3-2 Glandular epithelia

GLANDS

Glands are anatomical structures or whole organs whose main functional components are secretory cells.

Their sizes vary from microscopic, for example the small salivary glands that are inserted inside the tongue, lips and cheeks, up to larger glands, such as the bigger salivary glands or the hypophysis, or even larger as the pancreas and the liver.

Main classification of glands: exocrine and endocrine glands
Exocrine glands have excretory ducts that conduct the secretion to the exterior of the body (for example: sweat and sebaceous glands) or to internal cavities of the body (for example: salivary glands, pancreas).
Components of the exocrine glands:

  • A secretory portion made of secretory cells.
  • One, or depending on the size and complexity of the secretory portion, of several excretory ducts that in large glands join into one one two ducts that convey the secreted material to their destination. In some glands the cells of the excretory duct can influence the composition of the secretion.
    Smaller glands, as the copious tubular glands of the intestinal mucosa may be formed by both, secretory and excretory cells.

Endocrine glands do not have excretory ducts and transfer the secretion toward their surrounding extracellular space. From this space it moves into blood vessels that exist in large amounts in endocrine glands and the secretory product is distributed throughout the body.

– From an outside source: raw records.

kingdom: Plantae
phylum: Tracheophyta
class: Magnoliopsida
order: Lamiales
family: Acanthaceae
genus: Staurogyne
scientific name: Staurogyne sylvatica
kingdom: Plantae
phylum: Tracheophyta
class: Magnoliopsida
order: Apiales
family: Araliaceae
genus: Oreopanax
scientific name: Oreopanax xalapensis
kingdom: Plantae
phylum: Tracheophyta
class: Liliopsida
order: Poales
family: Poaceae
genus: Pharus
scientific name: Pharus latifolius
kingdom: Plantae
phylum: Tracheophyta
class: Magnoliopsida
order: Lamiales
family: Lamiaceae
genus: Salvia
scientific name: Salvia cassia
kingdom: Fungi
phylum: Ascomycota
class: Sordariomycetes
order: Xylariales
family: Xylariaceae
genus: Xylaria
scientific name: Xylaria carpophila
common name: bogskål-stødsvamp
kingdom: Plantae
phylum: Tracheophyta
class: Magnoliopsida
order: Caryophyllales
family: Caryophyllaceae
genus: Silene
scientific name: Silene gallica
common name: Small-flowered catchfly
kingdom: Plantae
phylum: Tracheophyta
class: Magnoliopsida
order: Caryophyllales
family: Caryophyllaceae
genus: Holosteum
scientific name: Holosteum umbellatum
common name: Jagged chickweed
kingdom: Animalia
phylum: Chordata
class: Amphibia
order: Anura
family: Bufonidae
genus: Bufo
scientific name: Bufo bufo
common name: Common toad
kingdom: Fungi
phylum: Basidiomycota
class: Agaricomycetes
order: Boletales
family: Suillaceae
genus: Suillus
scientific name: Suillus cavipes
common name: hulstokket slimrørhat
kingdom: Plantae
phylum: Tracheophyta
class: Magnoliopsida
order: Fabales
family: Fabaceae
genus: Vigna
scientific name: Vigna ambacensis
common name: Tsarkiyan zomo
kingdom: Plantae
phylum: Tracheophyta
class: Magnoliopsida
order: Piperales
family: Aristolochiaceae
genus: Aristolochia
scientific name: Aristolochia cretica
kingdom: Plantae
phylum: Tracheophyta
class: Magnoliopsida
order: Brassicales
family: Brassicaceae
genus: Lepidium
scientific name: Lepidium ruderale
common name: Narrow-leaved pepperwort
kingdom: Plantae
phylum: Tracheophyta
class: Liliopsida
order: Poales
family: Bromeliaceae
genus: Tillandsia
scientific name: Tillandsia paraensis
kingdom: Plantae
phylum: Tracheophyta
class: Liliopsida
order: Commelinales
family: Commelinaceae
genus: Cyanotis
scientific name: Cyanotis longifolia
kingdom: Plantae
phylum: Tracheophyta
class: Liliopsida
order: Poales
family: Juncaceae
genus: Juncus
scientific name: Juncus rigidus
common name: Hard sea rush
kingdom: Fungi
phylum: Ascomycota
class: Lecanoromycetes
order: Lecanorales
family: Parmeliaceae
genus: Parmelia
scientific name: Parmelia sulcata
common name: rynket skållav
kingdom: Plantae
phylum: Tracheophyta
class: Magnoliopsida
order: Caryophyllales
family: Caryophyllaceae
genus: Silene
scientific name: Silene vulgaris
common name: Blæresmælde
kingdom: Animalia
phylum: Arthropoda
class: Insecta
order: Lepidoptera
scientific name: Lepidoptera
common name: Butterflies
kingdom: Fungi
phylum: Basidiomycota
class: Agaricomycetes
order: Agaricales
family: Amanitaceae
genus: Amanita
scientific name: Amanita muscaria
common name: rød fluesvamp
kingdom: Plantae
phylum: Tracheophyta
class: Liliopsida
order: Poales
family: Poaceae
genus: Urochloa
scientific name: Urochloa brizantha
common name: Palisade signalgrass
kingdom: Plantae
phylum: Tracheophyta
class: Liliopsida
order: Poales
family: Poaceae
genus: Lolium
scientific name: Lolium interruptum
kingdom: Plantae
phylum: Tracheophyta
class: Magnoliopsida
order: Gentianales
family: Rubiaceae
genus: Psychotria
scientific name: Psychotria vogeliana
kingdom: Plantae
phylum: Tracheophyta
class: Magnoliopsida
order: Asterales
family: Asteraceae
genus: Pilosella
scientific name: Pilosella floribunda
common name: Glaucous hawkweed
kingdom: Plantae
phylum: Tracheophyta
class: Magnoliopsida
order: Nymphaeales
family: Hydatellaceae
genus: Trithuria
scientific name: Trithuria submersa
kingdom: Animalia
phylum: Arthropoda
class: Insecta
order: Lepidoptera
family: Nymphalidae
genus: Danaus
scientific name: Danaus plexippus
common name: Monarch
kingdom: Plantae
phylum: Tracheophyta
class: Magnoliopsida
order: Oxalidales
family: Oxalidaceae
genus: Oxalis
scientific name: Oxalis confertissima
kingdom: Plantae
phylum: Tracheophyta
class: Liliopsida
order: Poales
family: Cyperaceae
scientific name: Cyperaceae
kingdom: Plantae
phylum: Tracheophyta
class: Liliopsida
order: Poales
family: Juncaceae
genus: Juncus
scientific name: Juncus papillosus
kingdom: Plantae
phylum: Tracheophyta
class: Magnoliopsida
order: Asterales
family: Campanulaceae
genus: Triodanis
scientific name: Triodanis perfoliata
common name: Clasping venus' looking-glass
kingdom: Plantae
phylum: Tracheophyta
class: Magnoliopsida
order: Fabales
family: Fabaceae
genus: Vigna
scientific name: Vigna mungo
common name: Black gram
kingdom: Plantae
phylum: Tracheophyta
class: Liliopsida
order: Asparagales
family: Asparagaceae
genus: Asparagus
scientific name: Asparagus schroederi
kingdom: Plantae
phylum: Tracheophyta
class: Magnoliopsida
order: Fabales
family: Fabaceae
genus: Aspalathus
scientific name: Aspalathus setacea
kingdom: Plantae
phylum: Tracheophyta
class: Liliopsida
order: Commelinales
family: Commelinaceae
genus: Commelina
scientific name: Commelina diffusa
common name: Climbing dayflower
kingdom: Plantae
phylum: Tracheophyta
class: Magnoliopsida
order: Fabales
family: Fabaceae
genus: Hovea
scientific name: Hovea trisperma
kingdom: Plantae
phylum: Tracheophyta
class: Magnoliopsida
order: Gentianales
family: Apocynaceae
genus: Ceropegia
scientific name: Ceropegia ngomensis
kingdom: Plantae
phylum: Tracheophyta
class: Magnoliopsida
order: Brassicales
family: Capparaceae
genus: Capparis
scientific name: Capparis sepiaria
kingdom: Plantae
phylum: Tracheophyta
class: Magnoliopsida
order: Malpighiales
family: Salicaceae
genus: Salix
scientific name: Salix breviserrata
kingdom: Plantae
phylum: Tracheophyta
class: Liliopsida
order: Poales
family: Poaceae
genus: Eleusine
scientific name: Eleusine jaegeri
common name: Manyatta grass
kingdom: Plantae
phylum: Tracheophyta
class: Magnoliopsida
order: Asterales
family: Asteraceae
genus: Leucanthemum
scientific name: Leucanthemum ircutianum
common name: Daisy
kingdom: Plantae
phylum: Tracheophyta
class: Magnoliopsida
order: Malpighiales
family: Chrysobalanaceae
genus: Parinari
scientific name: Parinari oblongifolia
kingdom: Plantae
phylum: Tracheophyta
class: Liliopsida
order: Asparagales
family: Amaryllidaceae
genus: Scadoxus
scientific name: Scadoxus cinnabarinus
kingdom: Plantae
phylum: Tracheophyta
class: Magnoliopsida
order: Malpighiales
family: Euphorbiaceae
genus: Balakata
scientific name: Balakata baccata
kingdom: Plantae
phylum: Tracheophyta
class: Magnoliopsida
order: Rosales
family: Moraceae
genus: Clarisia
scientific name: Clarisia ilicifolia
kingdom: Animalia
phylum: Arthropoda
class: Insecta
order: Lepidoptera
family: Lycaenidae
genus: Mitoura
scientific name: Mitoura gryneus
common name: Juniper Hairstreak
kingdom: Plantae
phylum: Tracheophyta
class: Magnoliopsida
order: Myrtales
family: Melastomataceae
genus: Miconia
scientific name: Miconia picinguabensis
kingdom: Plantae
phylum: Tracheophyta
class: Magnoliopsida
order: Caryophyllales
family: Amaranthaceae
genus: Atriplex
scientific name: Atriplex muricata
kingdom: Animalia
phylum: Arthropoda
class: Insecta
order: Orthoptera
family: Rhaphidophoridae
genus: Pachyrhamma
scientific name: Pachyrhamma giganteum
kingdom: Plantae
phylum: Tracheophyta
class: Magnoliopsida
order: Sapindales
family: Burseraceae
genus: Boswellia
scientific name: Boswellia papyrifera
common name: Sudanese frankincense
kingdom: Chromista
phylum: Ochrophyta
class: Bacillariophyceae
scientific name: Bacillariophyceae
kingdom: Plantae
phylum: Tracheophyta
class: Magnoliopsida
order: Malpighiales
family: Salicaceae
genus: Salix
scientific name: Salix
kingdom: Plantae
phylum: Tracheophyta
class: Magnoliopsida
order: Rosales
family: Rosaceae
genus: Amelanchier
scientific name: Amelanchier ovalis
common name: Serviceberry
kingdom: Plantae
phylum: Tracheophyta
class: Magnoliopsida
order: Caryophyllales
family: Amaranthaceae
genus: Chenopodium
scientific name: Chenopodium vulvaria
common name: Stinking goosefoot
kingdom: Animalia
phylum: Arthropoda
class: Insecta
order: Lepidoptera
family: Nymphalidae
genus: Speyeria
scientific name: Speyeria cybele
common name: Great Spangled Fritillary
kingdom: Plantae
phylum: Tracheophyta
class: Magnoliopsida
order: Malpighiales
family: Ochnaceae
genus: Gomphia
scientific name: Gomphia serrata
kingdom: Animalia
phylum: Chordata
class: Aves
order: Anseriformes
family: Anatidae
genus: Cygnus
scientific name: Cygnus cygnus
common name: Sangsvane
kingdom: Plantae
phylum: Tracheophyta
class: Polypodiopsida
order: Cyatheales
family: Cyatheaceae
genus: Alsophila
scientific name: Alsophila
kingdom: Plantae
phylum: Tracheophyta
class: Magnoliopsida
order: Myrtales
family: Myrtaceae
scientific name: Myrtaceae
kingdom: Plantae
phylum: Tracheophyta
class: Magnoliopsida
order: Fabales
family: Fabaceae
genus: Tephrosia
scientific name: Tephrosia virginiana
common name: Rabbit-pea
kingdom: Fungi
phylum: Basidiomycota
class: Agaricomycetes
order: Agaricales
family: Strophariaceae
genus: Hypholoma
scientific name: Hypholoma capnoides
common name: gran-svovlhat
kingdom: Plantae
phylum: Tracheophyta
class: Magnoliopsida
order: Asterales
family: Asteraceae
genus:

The structure of both, exocrine and endocrine glands, includes other components such as blood vessels, connective tissue, and nervous tissue.

About the classification of glands.
Glands are classified according to several criteria that will be presented as you study this chapter: the presence or absence of excretory ducts, the branching of their excretory ducts when present, the three-dimensional arrangement of their secretory cells, the types of their secretory cells and of the secretory material, the mode of release of the secretion.